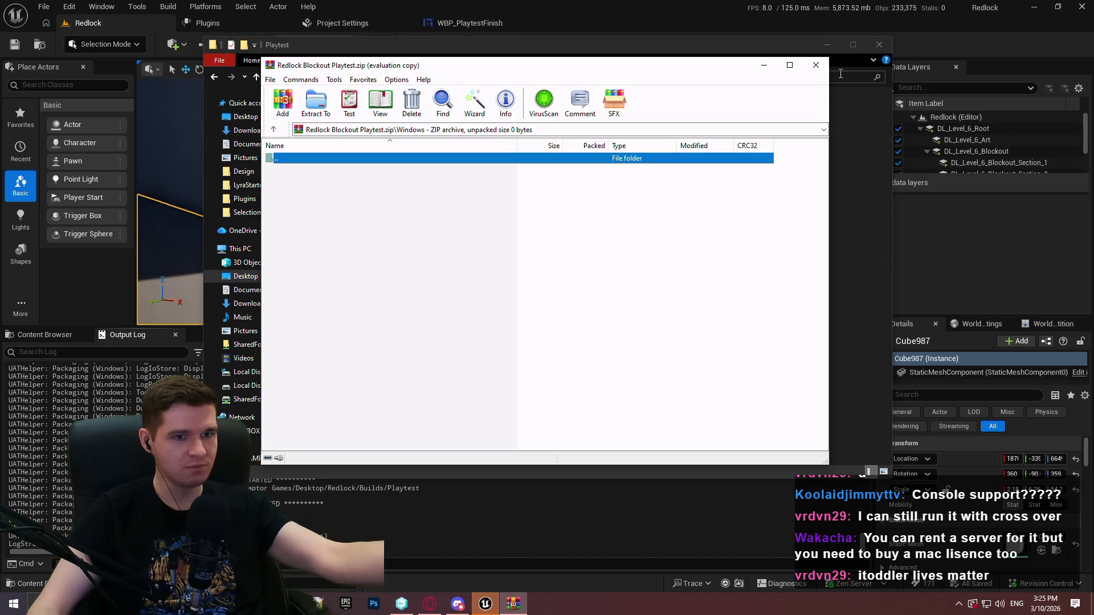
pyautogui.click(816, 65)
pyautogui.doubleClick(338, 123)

☆ ☆ ☆ ☆

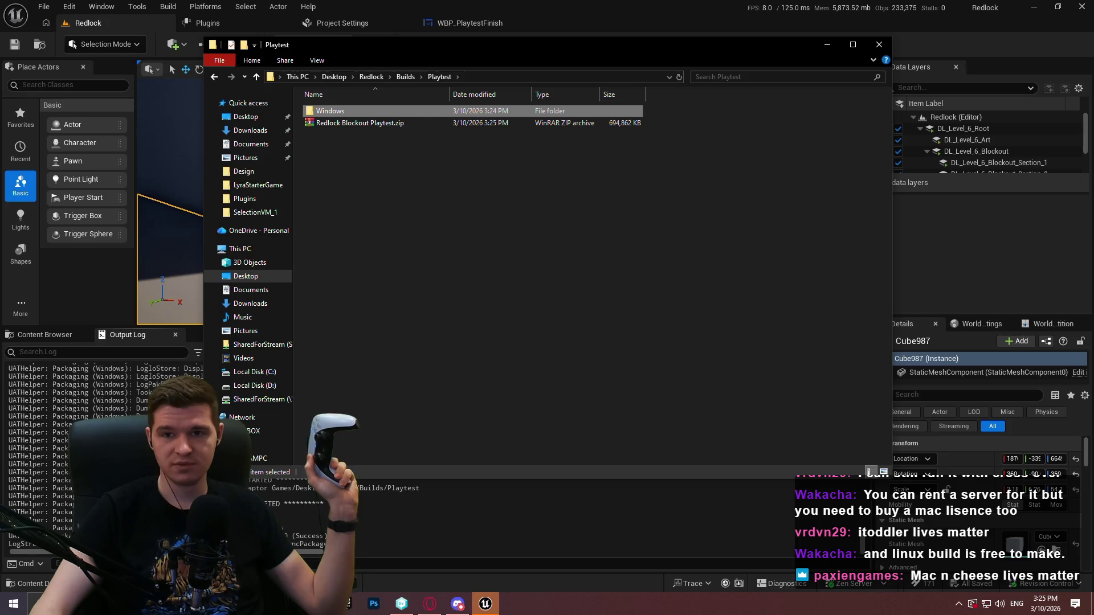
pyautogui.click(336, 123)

☆ ☆ ☆ ☆

Exercise aim:
Above are the lines; repeat exactly the ones from the line containing "pyautogui.click(816, 65)" down to the line containing "pyautogui.doubleClick(338, 123)", both inclusive.

Written solution:
pyautogui.click(816, 65)
pyautogui.doubleClick(338, 123)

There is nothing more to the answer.